Devorah Fischler
Field-effect transistors (FETs) offer some of the most energy-efficient switching in commercial computing chips.
Yet even when operating with minimum possible voltages, FETs still consume too much power to support the accelerating computational demands of advanced technologies and respond to the energy crisis’ appeals for lower-power hardware.
Researchers from the University of Pennsylvania’s School of Engineering and Applied Science have redesigned FETs with these energy imperatives in mind.
Creating devices that harness physics in ways unlike those used in commercial transistors, Penn engineers have nearly halved the amount of voltage needed for switching.
The new logic device design is the subject of a recently published study in Nature Electronics that was co-led by Deep Jariwala, Assistant Professor in the Department of Electrical and Systems Engineering (ESE), and Jinshui Miao, former postdoctoral researcher in ESE and current professor at the Shanghai Institute of Technical Physics, along with Chloe Leblanc and Xiwen Liu, Ph.D. students in ESE. The team worked in collaboration with researchers from the National Institute of Standards and Technology, the Chinese Academy of Sciences, Theiss Research and the Air Force Research Laboratory.
“Computing devices today contain so many transistors—tens of billions—that even a small reduction in energy usage would make a big difference,” says Jariwala. “Our results with this design represent a big reduction, which means the impact on overall energy efficiency will be huge.

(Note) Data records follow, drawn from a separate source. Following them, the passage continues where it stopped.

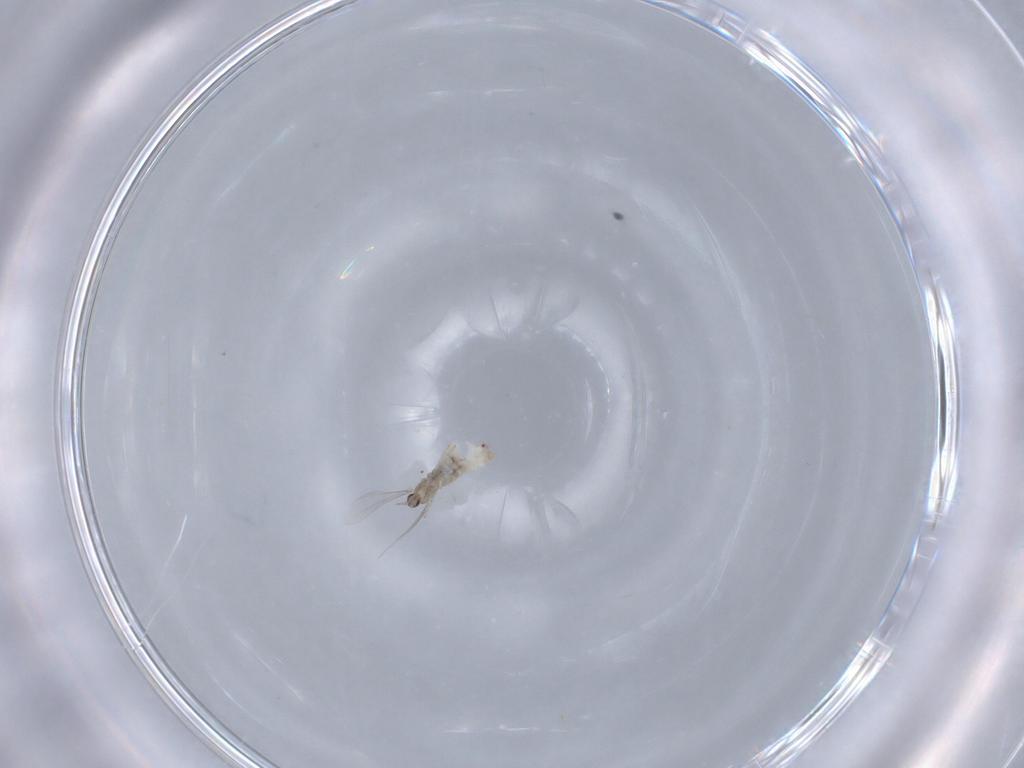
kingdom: Animalia
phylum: Arthropoda
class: Insecta
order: Diptera
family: Cecidomyiidae
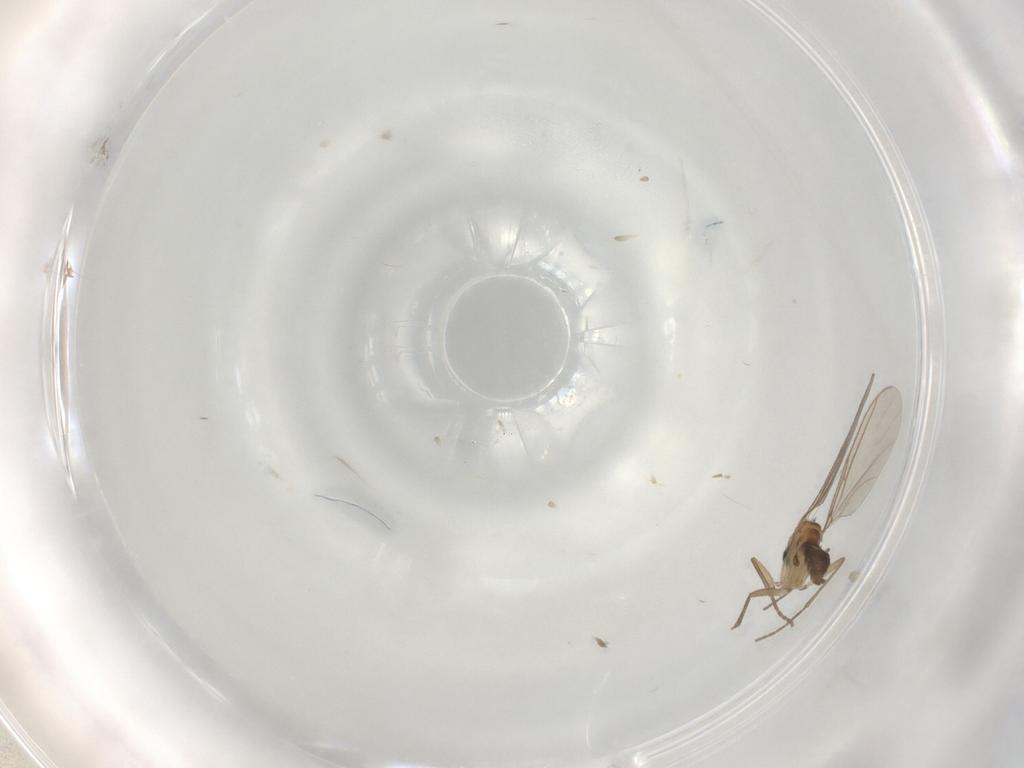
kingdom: Animalia
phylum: Arthropoda
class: Insecta
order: Diptera
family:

It undercuts current theoretical minimums by an astonishing amount.”
The device, called a TFET (pronounced tee-fet), relies on a physical property known as tunneling. Particles tunnel when they move through energy barriers rather than over them.

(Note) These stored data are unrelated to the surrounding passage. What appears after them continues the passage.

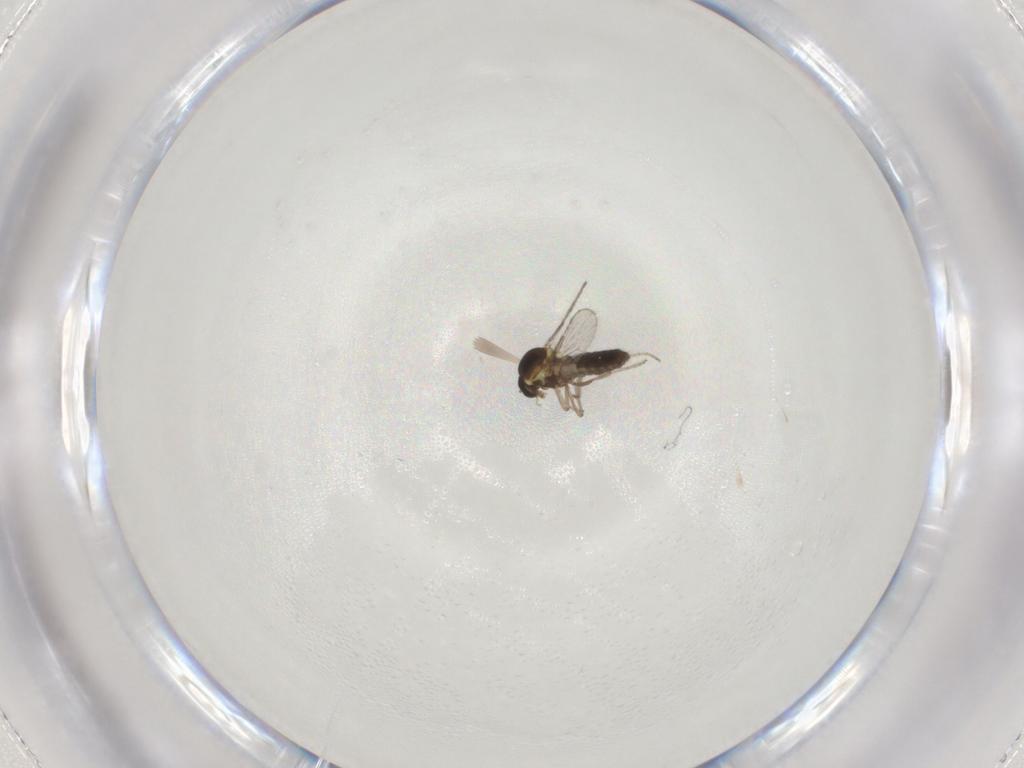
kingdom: Animalia
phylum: Arthropoda
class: Insecta
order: Diptera
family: Ceratopogonidae
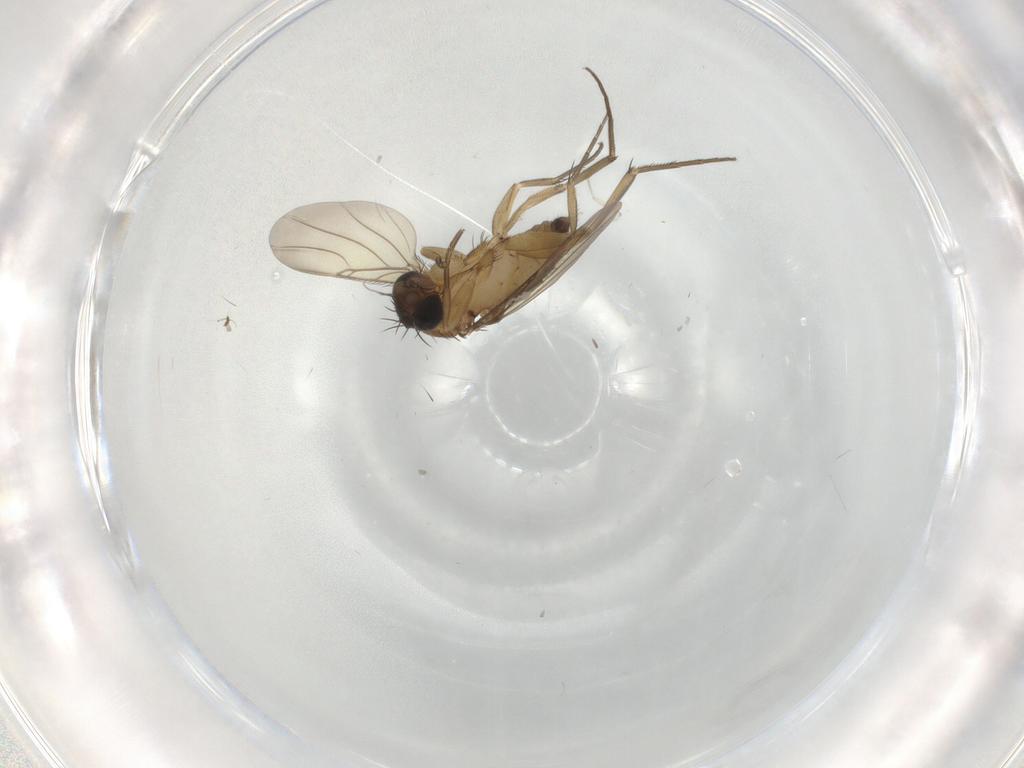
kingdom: Animalia
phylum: Arthropoda
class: Insecta
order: Diptera
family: Phoridae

“Imagine an electron moving through a FET like a ball that needs to roll up a hill in order to get to the other side,” says Leblanc. “In a TFET, the ball doesn’t need to roll up the hill—it gets a little push and manages to tunnel through it instead. What’s exciting about this study is that we can confirm through multiple device demonstrations and simulations that this physics, the electron tunneling, is definitely the reason our transistor is so effective at low power.”
Tunneling requires much lower voltages than the thermal injection used in state-of-the-art FETs.
Scientists have been experimenting with tunneling FET technology for decades but have been hindered by insurmountable trade-offs in power and performance. Until now, TFETs were able to either operate below the theoretical voltage minimum (60mV/decade, a metric known as the Boltzmann limit) or with sufficient current density at the drain terminal to drive applications at the circuit and system levels. The Penn Engineering research team’s design does both.
“By finally overcoming that trade-off, we have cleared a path for the future integration of TFETs into high-performance, low-power microelectronics,” says Jariwala. “Central to our solution is an experimental new semiconductor called indium selenide (InSe), which is clean enough in terms of crystal quality and achieves high-drive current density. Now that we have a structure that allows for both high current density and low voltage, we can start to build a strong case for substituting a standard FET with a TFET.”
The experiments point to a promising future for TFETs beyond their energy efficiency.
“With future development, these devices have the potential to surpass further FET limitations in size and switching speed,” says Miao. “Our TFET design can likely be miniaturized to degrees that a standard FET cannot and accomplish even faster switching. It’s a very promising solution not only for energy usage, but also other versatile device applications requiring complex computational tasks.”